- Exercise instructions:
**1)** Reproduce the Syed Kirmani interview from "Kiri Bhai, how" up to and including "and when requested.", substituting "tennis" for "golf".
**2)** According to the Syed Kirmani interview, what did Kirmani first use as wicket-keeping gloves?
─── Document
Home Interviews Exclusive Interview with Syed Kirmani: Wicket-keeping standard has gone down

Exclusive Interview with Syed Kirmani: Wicket-keeping standard has gone down

Exclusive Interview with Syed Kirmani: Wicket-keeping standard has gone down
Syed Kirmani

Exclusive Interview with Syed Kirmani: Wicket-keeping standard has gone down: Our correspondent, Subramanian Krishnamurthi gets up-close with the yesteryear Indian wicket-keeper, Syed Mujtaba Hussein Kirmani for ‘one-on-one’ discussion.

The 66-year old, Kiri Bhai, as he was referred to by his team-mates, and who has been the best Indian stumper, prior to the advent of MS Dhoni, travels down memory lane to relive his playing days, his world-record equalling dismissals, World Cup 1983, life after cricket et al.

Excerpts of the interview:

Kiri Bhai, how are you keeping yourself busy these days?

I am a consultant to three institutions. I am into social service. I also play golf and help coaching local cricket team as and when requested.

How did you get attracted to wicket-keeping? Generally guys always want to become bowlers or batsmen?

Living in government quarters C Type and D Type, at young age, the bigger boys in the quarters formed a cricket team. The guy older in age would be the captain. We used to play with cork ball. I was the youngest. The elderly guys would throw their weight around and I was given the responsibility of stopping the ball.

Initially I used bricks as the wicket-keeping gloves.

When I got selected for the school team, I looked at the kit bag that had the real wicket-keeping gloves which were much better than the bricks.

What are the basic qualities that go to make a good wicket-keeper?

One should be instinctive and have the passion to be a wicket-keeper. One also should have good reflexes. In our days we had no coach. The common saying is ‘wicket-keepers are born’.

When I met Alan Knott, the first time, I learnt many things from him. One has to be gifted to be a wicket-keeper.

Whom did you idolise and why?

There was no role model. I made my Ranji debut when I was in the Xth standard. Budhi Kunderan, in those days played for Karnataka and India. I used to watch him play and learnt a lot.

In 1967 I was part of the Indian School Team, the first ever team to travel abroad, went to England. At the same time the Indian Team was also touring England, under the captaincy of Mansur Ali Khan Pataudi and I had the opportunity of meeting and interacting with Farookh Engineer at Lord’s.

Do you remember the 1971 series to England when India had three wicketkeepers in the side – Engineer, Krishnamurthy and you. You entered the team, edging out Mohinder Amarnath. How did it all happen?

The year 1971 was my induction into the national team. Vijay Merchant was the Chairman of Selection Committee.

Farookh Engineer was the main wicket-keeper while P Krishnamurthy was his deputy. Engineer also had to play for his county side while playing for India in Tests.
──────
─── Supplied data
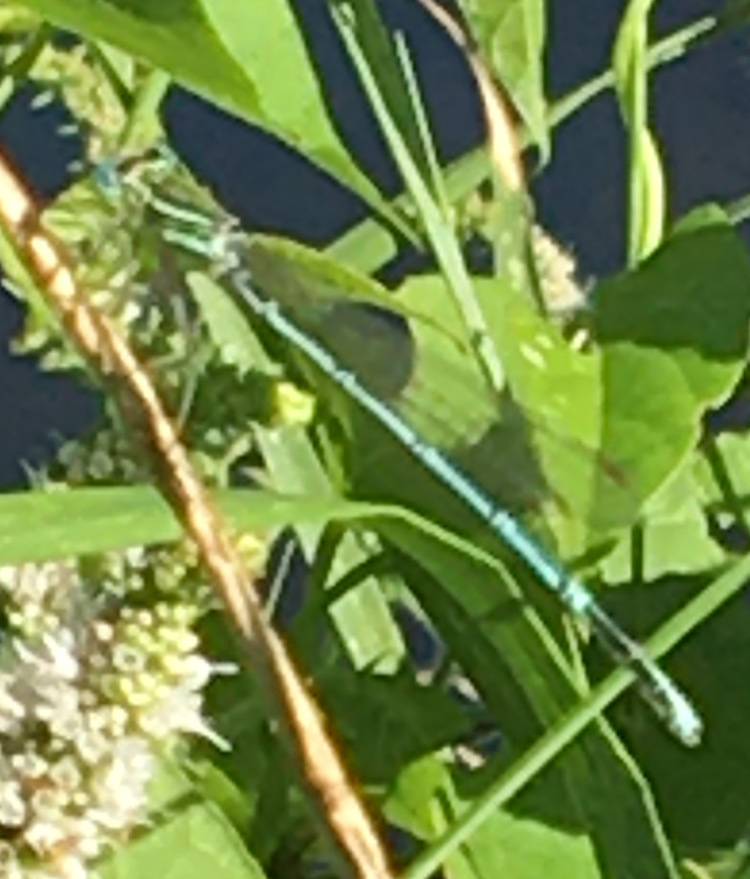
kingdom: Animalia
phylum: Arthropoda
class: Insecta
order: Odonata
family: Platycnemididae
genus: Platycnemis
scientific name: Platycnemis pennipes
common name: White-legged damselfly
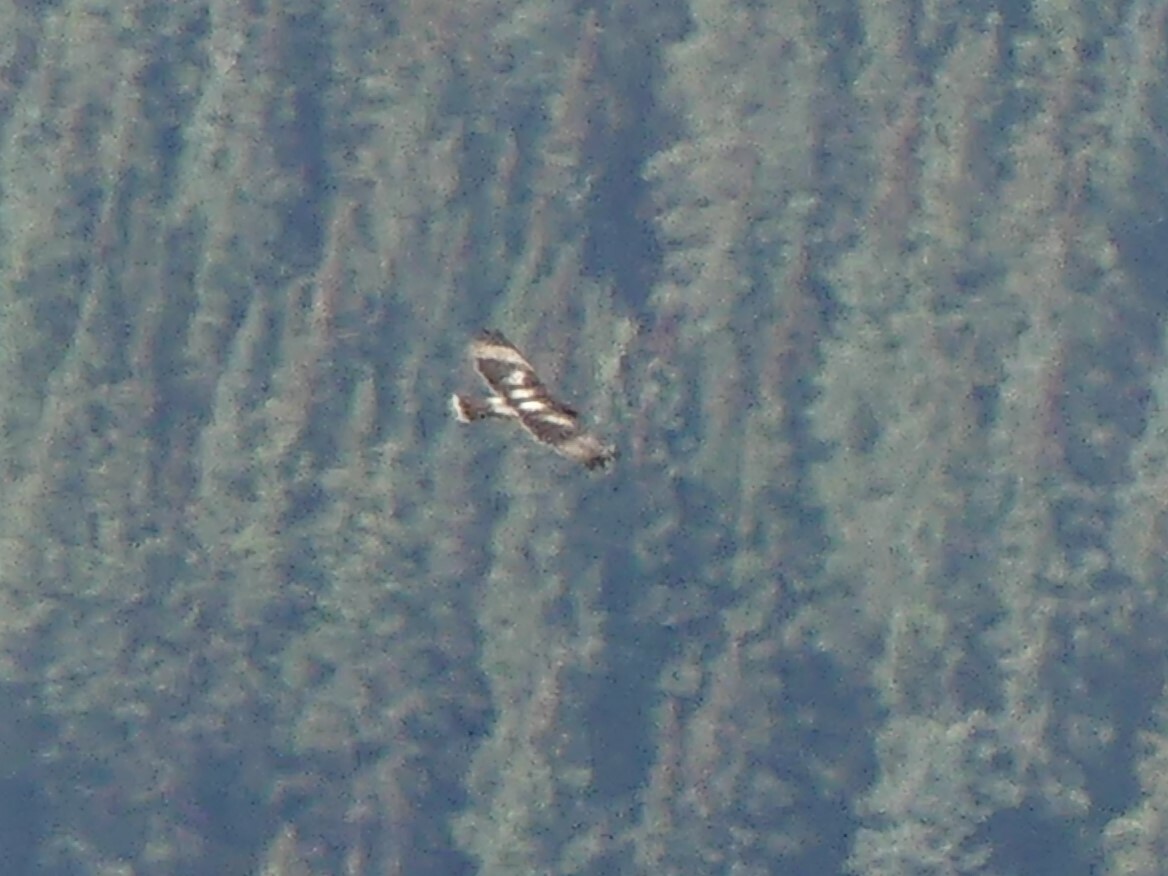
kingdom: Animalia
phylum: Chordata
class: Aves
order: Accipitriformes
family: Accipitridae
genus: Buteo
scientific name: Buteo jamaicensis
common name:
──────
- Solutions to each task:
**1)**
Kiri Bhai, how are you keeping yourself busy these days?

I am a consultant to three institutions. I am into social service. I also play tennis and help coaching local cricket team as and when requested.

**2)** Bricks.